[SOURCE DATA]:

........

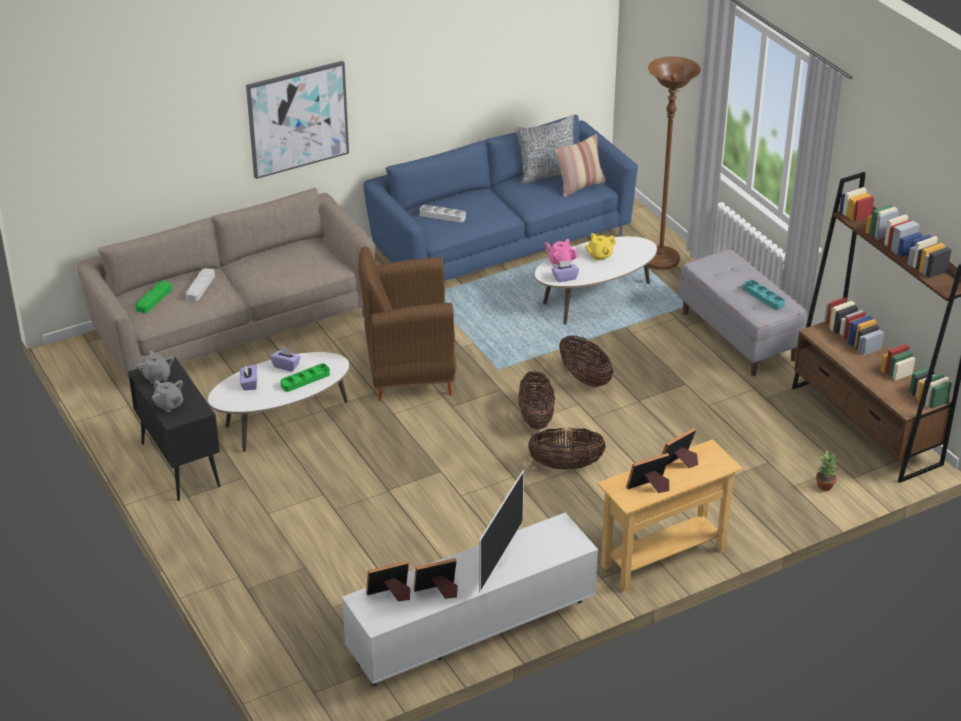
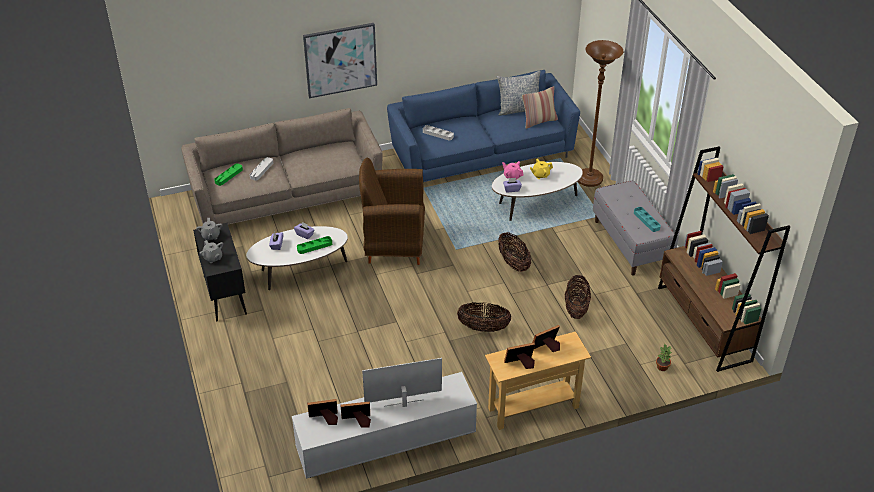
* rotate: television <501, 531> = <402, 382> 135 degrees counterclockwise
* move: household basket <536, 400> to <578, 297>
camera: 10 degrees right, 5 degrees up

........

[WHAT IS REQUIRED]: An exact reproduction of the data is required, with pictures excluded.

[RESPONSE]:
* rotate: television <501, 531> = <402, 382> 135 degrees counterclockwise
* move: household basket <536, 400> to <578, 297>
camera: 10 degrees right, 5 degrees up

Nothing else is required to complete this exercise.